I'll have to watch some tutes to become more proficient at the masks though!
Here's an initial Auto Mask...
I see lots of potential here. :-D
R2
You can also right click and invert the selection, then select more points if needed for the inverted space (where the subsequent points are not themselves inverted).
You can also duplicate a mask as well, where I feel like the main use would be to invert the overall mask that you just made (in some cases it's easier to select an object and invert than select everything besides the object).
Certainly I'm interested in what others come up with, but that's the basic functionality that's present at the moment.
Honestly, I think I'll use this functionality quite frequently. I definitely need to invest in some more lighting implements, but in most cases with nature or action, exposures are imperfect and masking can have a major benefit for fine-tuning on the subject(s) (and in special cases like I mentioned above, with depth-based smoke/haze blue-shifting of images). The upgrade was about $120, and considering it will have a moderate to major impact on a lot of photos, well worth it imo.
Also as far as color/tone etc., in my experience with some tests the R5II camera profile in DxO PL8 (and PL9) on various tests I did was essentially a perfect match to my AWB-white priority picture style photos straight out of DPP4. I think Canon/DPP4 do a great job with colors/AWB, so having a functionally identical profile in DxO is exactly what I wanted.
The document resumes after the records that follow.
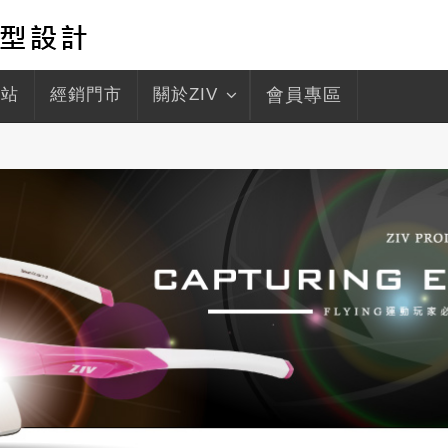
驛站
經銷門市
關於ZIV
會員專區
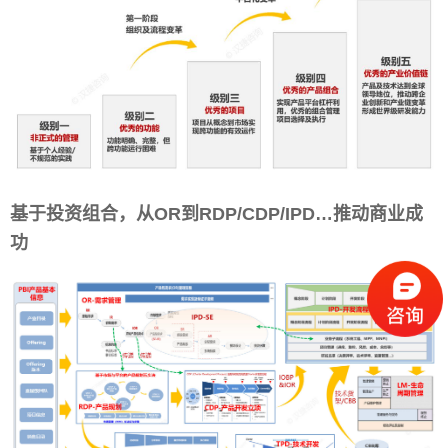
基于投资组合，从OR到RDP/CDP/IPD…推动商业成
功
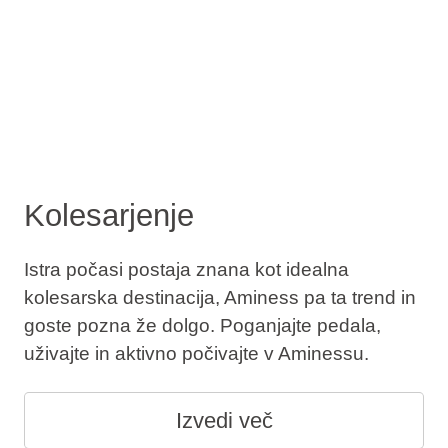
Kolesarjenje
Istra počasi postaja znana kot idealna
kolesarska destinacija, Aminess pa ta trend in
goste pozna že dolgo. Poganjajte pedala,
uživajte in aktivno počivajte v Aminessu.
Izvedi več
I did figure out how to add and subtract (hold ALT) to the mask using the brush, but I haven't figured out how to resize the brush or change the hardness/feathering. This is just from 5 min playing around, so I know there's more functionality hidden in there! :-D
R2
With that, I now notice that the AI mask has the same menu, though the options are point vs. area selection (area selection doesn't seem to be showing me the rectangle I'm creating, but it seems to have worked really well on my test just now). After restarting though, it does show a rectangle lol.
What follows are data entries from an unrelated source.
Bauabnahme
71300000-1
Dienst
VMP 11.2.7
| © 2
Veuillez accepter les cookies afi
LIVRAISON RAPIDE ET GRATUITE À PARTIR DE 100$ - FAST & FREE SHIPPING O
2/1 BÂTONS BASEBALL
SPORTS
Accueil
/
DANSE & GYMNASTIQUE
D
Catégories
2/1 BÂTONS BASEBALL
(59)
There's also an option where you can ask it to scan the image for a specific subject, which could be useful for plenty of cases.
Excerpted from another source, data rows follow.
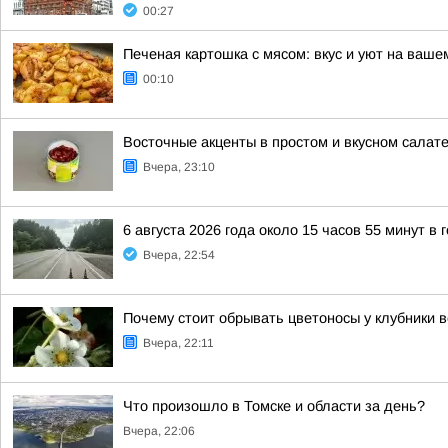
00:27
Печеная картошка с мясом: вкус и уют на ваше
00:10
Восточные акценты в простом и вкусном салат
Вчера, 23:10
6 августа 2026 года около 15 часов 55 минут в
Вчера, 22:54
Почему стоит обрывать цветоносы у клубники 
Вчера, 22:11
Что произошло в Томске и области за день?
Вчера, 22:06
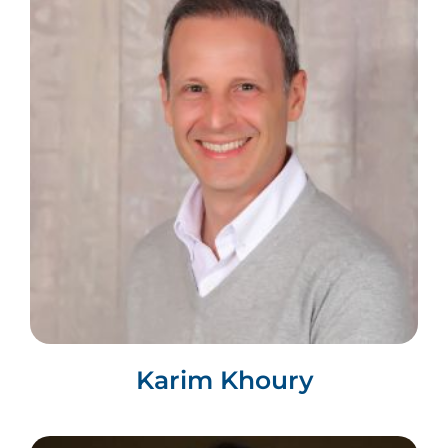
Karim Khoury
I have had a few cases where it has thrown an error: "Internal error (correction failed on the Excecute stage)". It seemingly needs to restart after this. I haven't had it happen on the normal point selection, but had it happen after it didn't find a subject for me (butterfly not under animal I guess).
Unsurprising that there are some bugs that will be worked out. I will say, the area selection on my butterfly test definitely gave a better selection of the fine details (slightly out of focus antennae and legs) vs. point selection. So that will be a worthwhile option in some cases.
Glad you mentioned this - I have large monitors and might have missed the options until a later time. Seems like the subject type detection algorithm is a bit crashy at the moment though (and failed to detect more obvious animals for me also), so probably best to avoid. I will say, PL9 seems to boot faster than PL8 though.